BMW is paying homage to its aviation heritage and German roots with a custom R18 inspired by a vintage Junkers aircraft.
The R18 “Iron Annie” is named after the the legendary Junkers Ju 52, a three-engine aircraft that served as an interim German bomber before WWII, a German troop transport during WWII, and a European commercial aircraft in the post-war period until 1950. The plane, which was powered by a BMW 132 radial engine for much of its lifespan, earned the “Iron Annie” nickname for its reliability and minimal maintenance requirements.
But this custom cruiser pays homage to a specific example of one of the final commercial Junkers Ju 52 examples, acquired by American author Martin Caidin for $150,000 with registration D-AQUI in 1975.
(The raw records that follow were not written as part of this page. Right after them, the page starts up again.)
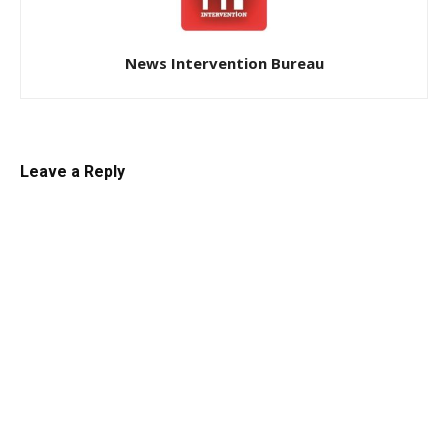
News Intervention Bureau
Leave a Reply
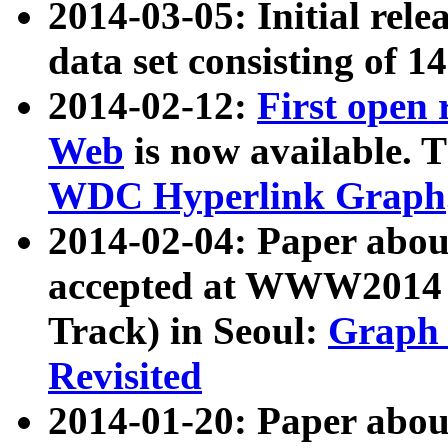
2014-03-05: Initial rele
data set consisting of 1
2014-02-12:
First open
Web
is now available. T
WDC Hyperlink Graph
2014-02-04: Paper ab
accepted at WWW2014 c
Track) in Seoul:
Graph 
Revisited
2014-01-20: Paper about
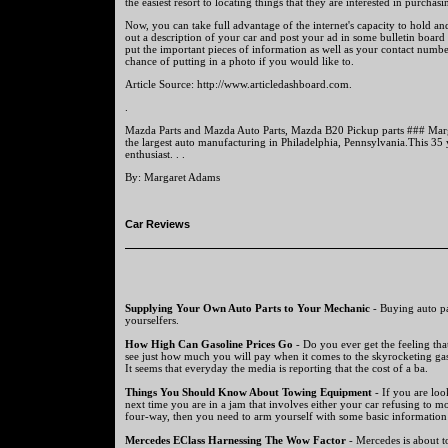
the easiest resort to locating things that they are interested in purchasi
Now, you can take full advantage of the internet's capacity to hold a
out a description of your car and post your ad in some bulletin board
put the important pieces of information as well as your contact numbe
chance of putting in a photo if you would like to.
Article Source: http://www.articledashboard.com.
.
Mazda Parts and Mazda Auto Parts, Mazda B20 Pickup parts ### Marg
the largest auto manufacturing in Philadelphia, Pennsylvania.This 35 y
enthusiast. . .
By: Margaret Adams
Car Reviews
Supplying Your Own Auto Parts to Your Mechanic
- Buying auto par
yourselfers.
How High Can Gasoline Prices Go
- Do you ever get the feeling tha
see just how much you will pay when it comes to the skyrocketing gas
It seems that everyday the media is reporting that the cost of a ba.
Things You Should Know About Towing Equipment
- If you are lo
next time you are in a jam that involves either your car refusing to m
four-way, then you need to arm yourself with some basic information 
Mercedes EClass Harnessing The Wow Factor
- Mercedes is about to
Starting with an R18 First Edition, Swiss BMW partner VTR Motorrad AG & VTR Customs painted the chrome, fork stanchions and massive 1,802cc Big Boxer two-cylinder black. WWII aircraft-style aluminum planking covers the frame, internals and gas tank while also forming an airplane fine-like tail. The final color scheme is true to the D-AQUI’s gray and black hues, save for the BMW tri-colored exhaust.
“One of the big challenges…was the replica cooling fins in the area of the rear silencers. Shaping these parts into parallel and beautiful radii and at the same time still fastening them harmoniously took a number of attempts,” Dainel Weidmann, owner of VTR Motorrad & VTR Customs, said of the aluminum sheet metal work.
The cockpit trim was narrowed and flattened to showcase the streamlined silhouette, and the speedometer, with a hand crafted by watchmaker Zeitzone Zurich, was integrated into the tank in the style of old cockpit instruments.
“To make the bike look smaller and give it a more filigree appearance between the wheels, we had large 18 and 21 inch wheels made by Kineo,” adds Daniel Weidmann.
The BMW R18 Iron Annie was commissioned by an anonymous customer in Lake Geneva, Switzerland. Per their request, another one will never be made.